Task objective —
Go through the data and copy each line that holds "Torah".

Structured page parsing data
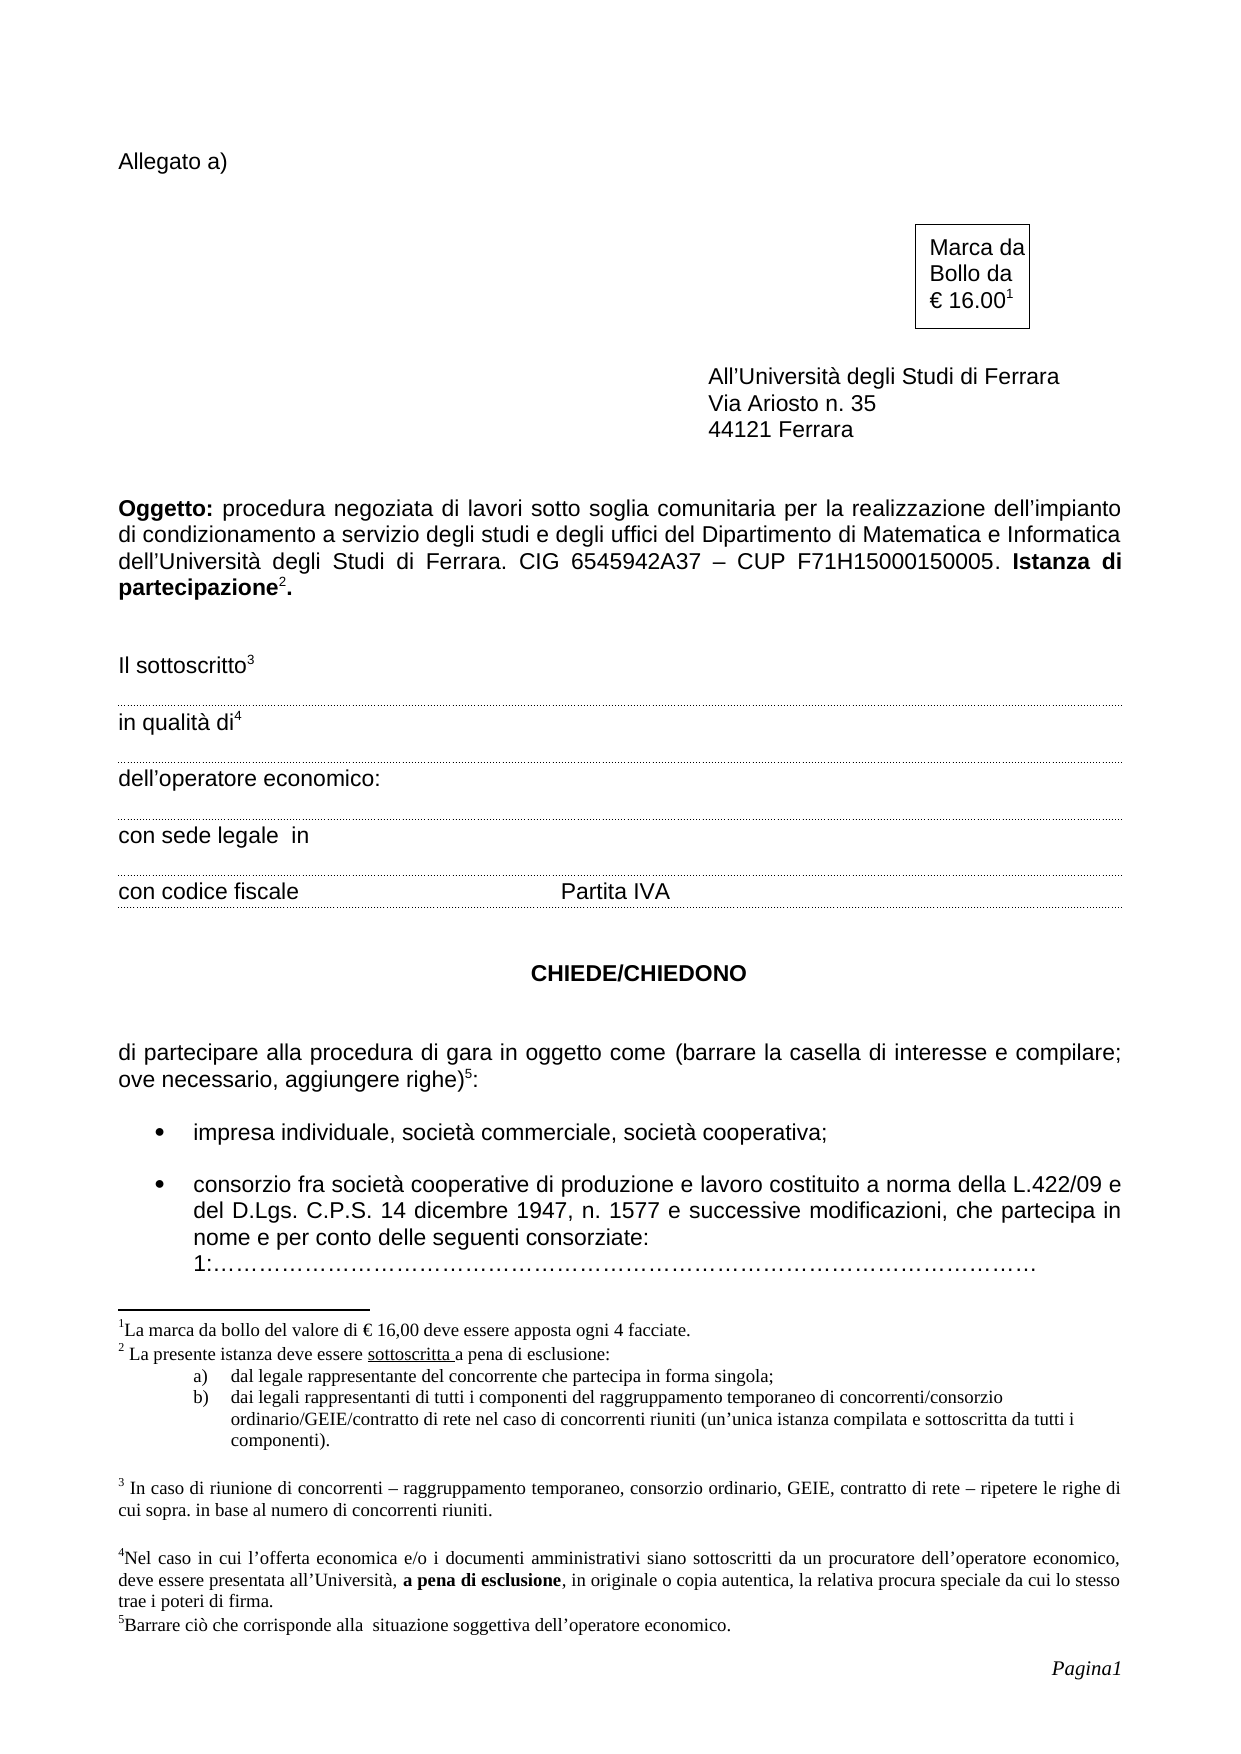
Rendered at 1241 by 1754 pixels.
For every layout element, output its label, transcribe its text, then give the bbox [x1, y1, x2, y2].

text con codice fiscale Partita IVA [118, 875, 1122, 908]
text Oggetto: procedura negoziata di lavori sotto soglia comunitaria per la realizzazione dell’impianto di condizionamento a servizio degli studi e degli uffici del Dipartimento di Matematica e Informatica dell’Università degli Studi di Ferrara. CIG 6545942A37 – CUP F71H15000150005. Istanza di partecipazione. [118, 495, 1122, 601]
text 44121 Ferrara [634, 416, 1122, 442]
list consorzio fra società cooperative di produzione e lavoro costituito a norma della L.422/09 e del D.Lgs. C.P.S. 14 dicembre 1947, n. 1577 e successive modificazioni, che partecipa in nome e per conto delle seguenti consorziate: [156, 1171, 1122, 1250]
text Bollo da [929, 260, 1122, 287]
text Via Ariosto n. 35 [634, 390, 1122, 416]
text Marca da [929, 234, 1122, 260]
text di partecipare alla procedura di gara in oggetto come (barrare la casella di interesse e compilare; ove necessario, aggiungere righe): [118, 1039, 1122, 1092]
text con sede legale in [118, 818, 1122, 850]
list 1:……………………………………………………………………………………………… [193, 1250, 1122, 1277]
text Il sottoscritto [118, 652, 1122, 680]
text Allegato a) [118, 148, 1122, 174]
text € 16.00 [929, 287, 1122, 313]
text in qualità di [118, 705, 1122, 737]
text dell’operatore economico: [118, 762, 1122, 793]
text All’Università degli Studi di Ferrara [634, 363, 1122, 390]
text CHIEDE/CHIEDONO [156, 960, 1122, 987]
list impresa individuale, società commerciale, società cooperativa; [156, 1118, 1122, 1145]
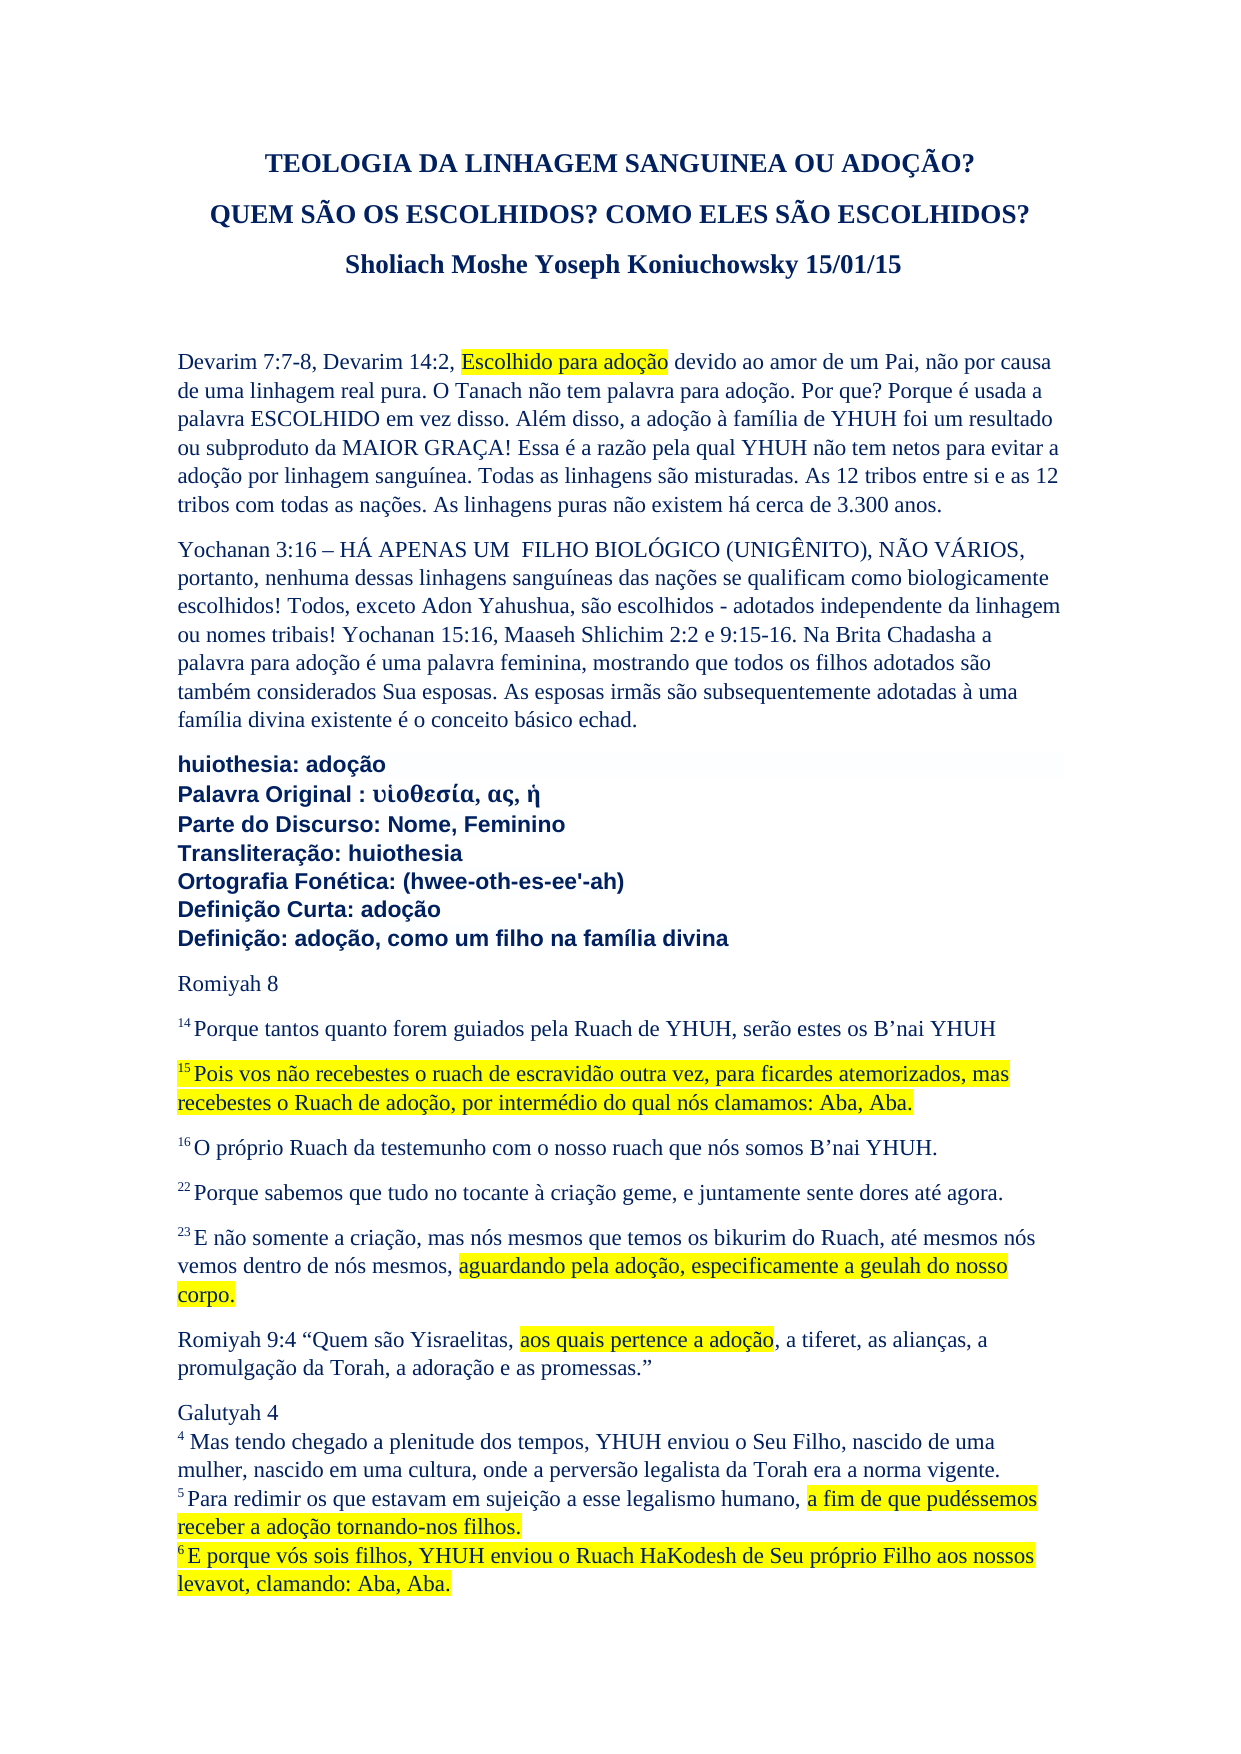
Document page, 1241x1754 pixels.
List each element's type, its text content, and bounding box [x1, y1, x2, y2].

text TEOLOGIA DA LINHAGEM SANGUINEA OU ADOÇÃO? [177, 148, 1063, 179]
text Sholiach Moshe Yoseph Koniuchowsky 15/01/15 [177, 248, 1063, 279]
text 23 E não somente a criação, mas nós mesmos que temos os bikurim do Ruach, até mesmos nós vemos dentro de nós mesmos, aguardando pela adoção, especificamente a geulah do nosso corpo. [177, 1224, 1063, 1307]
text 22 Porque sabemos que tudo no tocante à criação geme, e juntamente sente dores até agora. [177, 1179, 1063, 1205]
text Devarim 7:7-8, Devarim 14:2, Escolhido para adoção devido ao amor de um Pai, não por causa de uma linhagem real pura. O Tanach não tem palavra para adoção. Por que? Porque é usada a palavra ESCOLHIDO em vez disso. Além disso, a adoção à família de YHUH foi um resultado ou subproduto da MAIOR GRAÇA! Essa é a razão pela qual YHUH não tem netos para evitar a adoção por linhagem sanguínea. Todas as linhagens são misturadas. As 12 tribos entre si e as 12 tribos com todas as nações. As linhagens puras não existem há cerca de 3.300 anos. [177, 348, 1063, 517]
text QUEM SÃO OS ESCOLHIDOS? COMO ELES SÃO ESCOLHIDOS? [177, 198, 1063, 229]
text Romiyah 9:4 “Quem são Yisraelitas, aos quais pertence a adoção, a tiferet, as alianças, a promulgação da Torah, a adoração e as promessas.” [177, 1326, 1063, 1381]
text huiothesia: adoção [177, 751, 1063, 778]
text Galutyah 4 [177, 1399, 1063, 1426]
text Yochanan 3:16 – HÁ APENAS UM FILHO BIOLÓGICO (UNIGÊNITO), NÃO VÁRIOS, portanto, nenhuma dessas linhagens sanguíneas das nações se qualificam como biologicamente escolhidos! Todos, exceto Adon Yahushua, são escolhidos - adotados independente da linhagem ou nomes tribais! Yochanan 15:16, Maaseh Shlichim 2:2 e 9:15-16. Na Brita Chadasha a palavra para adoção é uma palavra feminina, mostrando que todos os filhos adotados são também considerados Sua esposas. As esposas irmãs são subsequentemente adotadas à uma família divina existente é o conceito básico echad. [177, 536, 1063, 733]
text Romiyah 8 [177, 970, 1063, 996]
text 16 O próprio Ruach da testemunho com o nosso ruach que nós somos B’nai YHUH. [177, 1134, 1063, 1160]
text 5 Para redimir os que estavam em sujeição a esse legalismo humano, a fim de que pudéssemos receber a adoção tornando-nos filhos. [177, 1485, 1063, 1539]
text 4 Mas tendo chegado a plenitude dos tempos, YHUH enviou o Seu Filho, nascido de uma mulher, nascido em uma cultura, onde a perversão legalista da Torah era a norma vigente. [177, 1428, 1063, 1483]
text 6 E porque vós sois filhos, YHUH enviou o Ruach HaKodesh de Seu próprio Filho aos nossos levavot, clamando: Aba, Aba. [177, 1542, 1063, 1596]
text 14 Porque tantos quanto forem guiados pela Ruach de YHUH, serão estes os B’nai YHUH [177, 1015, 1063, 1041]
text 15 Pois vos não recebestes o ruach de escravidão outra vez, para ficardes atemorizados, mas recebestes o Ruach de adoção, por intermédio do qual nós clamamos: Aba, Aba. [177, 1060, 1063, 1115]
text Palavra Original : υἱοθεσία, ας, ἡ Parte do Discurso: Nome, Feminino Transliteração: huiothesia Ortografia Fonética: (hwee-oth-es-ee'-ah) Definição Curta: adoção Definição: adoção, como um filho na família divina [177, 778, 1063, 951]
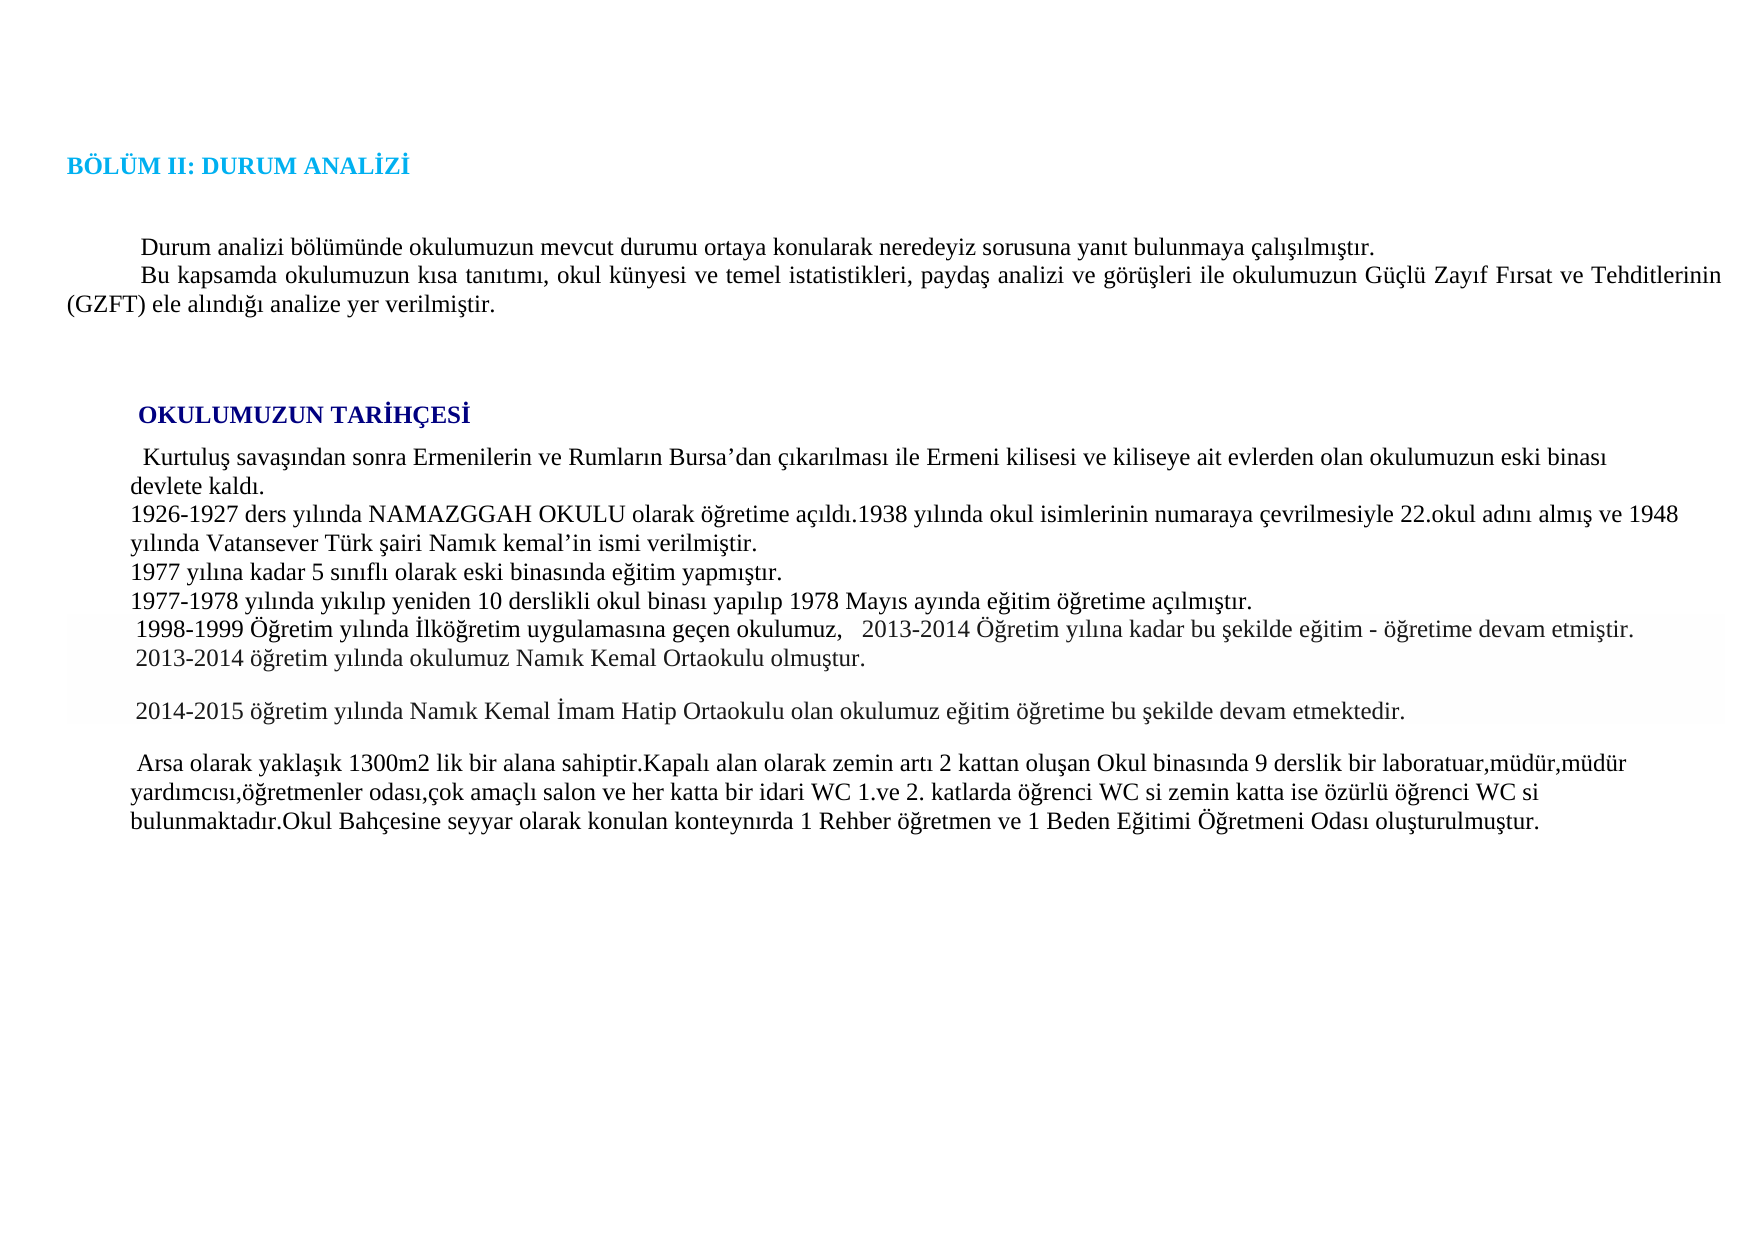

Result of this exercise —
text Romiyah 9:4 “Quem são Yisraelitas, aos quais pertence a adoção, a tiferet, as alianças, a promulgação da Torah, a adoração e as promessas.” [177, 1326, 1063, 1381]
text 4 Mas tendo chegado a plenitude dos tempos, YHUH enviou o Seu Filho, nascido de uma mulher, nascido em uma cultura, onde a perversão legalista da Torah era a norma vigente. [177, 1428, 1063, 1483]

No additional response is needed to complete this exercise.